Michael Kilberg, Ph.D.



Research: Nutrient control of transcription; drug resistance in leukemia

Ph.D. from University of South Dakota, 1977

Contact Information:
     Office: R3-116 ARB
     Lab: R3-148 ARB
     Telephone: (352) 294-8388
     Email: mkilberg@ufl.edu


Professor Michael S. Kilberg earned his Ph.D. in biochemistry and molecular biology. He did post-doctoral studies at the University of Michigan, before joining the faculty at UF. He has written numerous reviews, organized several symposia, and written multiple chapters for both the Annual Review of Nutrition and the Annual Review of Biochemistry. Dr. Kilberg has served three terms on the Editorial Board of the Journal of Biological Chemistry.  Dr. Kilberg has received the University of Florida Doctoral Advisor/Mentoring Award, the College of Medicine Faculty Research Award, and a University of Florida Research Foundation Professorship.

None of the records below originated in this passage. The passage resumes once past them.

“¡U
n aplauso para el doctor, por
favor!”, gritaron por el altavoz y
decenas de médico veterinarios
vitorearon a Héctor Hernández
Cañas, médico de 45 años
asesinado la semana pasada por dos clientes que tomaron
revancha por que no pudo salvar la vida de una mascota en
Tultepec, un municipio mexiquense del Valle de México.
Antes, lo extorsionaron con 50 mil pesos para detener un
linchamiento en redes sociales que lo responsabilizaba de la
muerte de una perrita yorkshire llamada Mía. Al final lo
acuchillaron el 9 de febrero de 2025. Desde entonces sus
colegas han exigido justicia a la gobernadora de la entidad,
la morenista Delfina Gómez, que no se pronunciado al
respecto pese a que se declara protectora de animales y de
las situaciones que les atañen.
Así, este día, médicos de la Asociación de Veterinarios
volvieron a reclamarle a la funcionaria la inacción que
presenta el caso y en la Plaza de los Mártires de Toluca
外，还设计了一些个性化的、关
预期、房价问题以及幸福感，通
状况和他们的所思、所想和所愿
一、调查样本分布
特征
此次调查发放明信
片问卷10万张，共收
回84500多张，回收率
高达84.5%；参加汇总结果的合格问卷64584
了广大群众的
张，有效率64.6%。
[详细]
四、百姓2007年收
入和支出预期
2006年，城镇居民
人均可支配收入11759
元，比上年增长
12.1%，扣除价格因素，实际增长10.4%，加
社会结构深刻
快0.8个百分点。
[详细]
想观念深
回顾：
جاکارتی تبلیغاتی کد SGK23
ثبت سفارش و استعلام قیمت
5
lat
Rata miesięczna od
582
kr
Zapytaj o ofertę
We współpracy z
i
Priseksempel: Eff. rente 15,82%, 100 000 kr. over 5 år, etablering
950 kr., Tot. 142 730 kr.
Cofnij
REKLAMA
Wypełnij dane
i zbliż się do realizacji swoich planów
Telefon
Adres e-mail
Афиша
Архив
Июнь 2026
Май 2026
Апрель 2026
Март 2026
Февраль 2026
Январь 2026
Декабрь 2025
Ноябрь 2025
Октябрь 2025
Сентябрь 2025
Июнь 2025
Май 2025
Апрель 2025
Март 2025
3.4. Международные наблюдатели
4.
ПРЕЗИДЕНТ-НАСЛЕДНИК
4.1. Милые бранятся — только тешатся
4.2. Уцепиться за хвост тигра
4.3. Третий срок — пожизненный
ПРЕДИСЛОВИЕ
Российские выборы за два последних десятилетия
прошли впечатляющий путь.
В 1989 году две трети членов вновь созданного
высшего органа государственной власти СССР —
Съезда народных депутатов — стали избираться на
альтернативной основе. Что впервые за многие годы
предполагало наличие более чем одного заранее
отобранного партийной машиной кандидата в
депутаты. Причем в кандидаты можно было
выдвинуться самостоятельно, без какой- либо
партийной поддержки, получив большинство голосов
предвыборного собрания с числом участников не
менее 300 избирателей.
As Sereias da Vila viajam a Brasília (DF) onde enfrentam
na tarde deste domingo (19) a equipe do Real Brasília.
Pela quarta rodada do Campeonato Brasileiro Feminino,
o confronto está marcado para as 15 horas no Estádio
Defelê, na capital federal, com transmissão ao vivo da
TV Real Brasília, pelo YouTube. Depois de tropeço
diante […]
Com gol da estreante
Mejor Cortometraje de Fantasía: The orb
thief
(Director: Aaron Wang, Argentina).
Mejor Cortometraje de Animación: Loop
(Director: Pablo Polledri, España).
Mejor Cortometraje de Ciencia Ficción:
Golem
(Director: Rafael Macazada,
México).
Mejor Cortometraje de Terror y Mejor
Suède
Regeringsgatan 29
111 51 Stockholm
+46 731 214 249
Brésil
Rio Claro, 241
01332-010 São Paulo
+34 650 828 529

We are investigating transcriptional and epigenetic regulation of human genes in response to protein or amino acid limitation, a stress that activates multiple signaling pathways collectively referred to as the Amino Acid Response (AAR).  Genomic analysis of the human genes for asparagine synthetase (ASNS), activating transcription factor 3 (ATF3), and cJUN, has allowed us to characterize these AAR signaling pathways, the genomic cis-acting sequences that act as amino acid response elements (AARE), the corresponding AARE-associated transcription factors, the assembly mechanisms of the general transcriptional machinery, and the epigenetic changes within the target genes.  The results have led us to focus on the genomic control of the genes for the nutrient-responsive transcription factors themselves, to understand the mechanisms for “regulation of the regulators.”  Principle among these are the transcription factors ATF4, ATF3,  C/EBPs, and cJUN/cFOS.  Whereas induction of ATF4, a “master regulator of nutrient and ER stress” appears to occur ubiquitously, activation of an amino acid-responsive signaling pathway involving the JUN/FOS transcription factor family is preferentially activated in certain transformed cells.  Deciphering the sensors for amino acid availability in tumor cells, identifying new signaling pathways, and characterizing the downstream target genes are current areas of interest.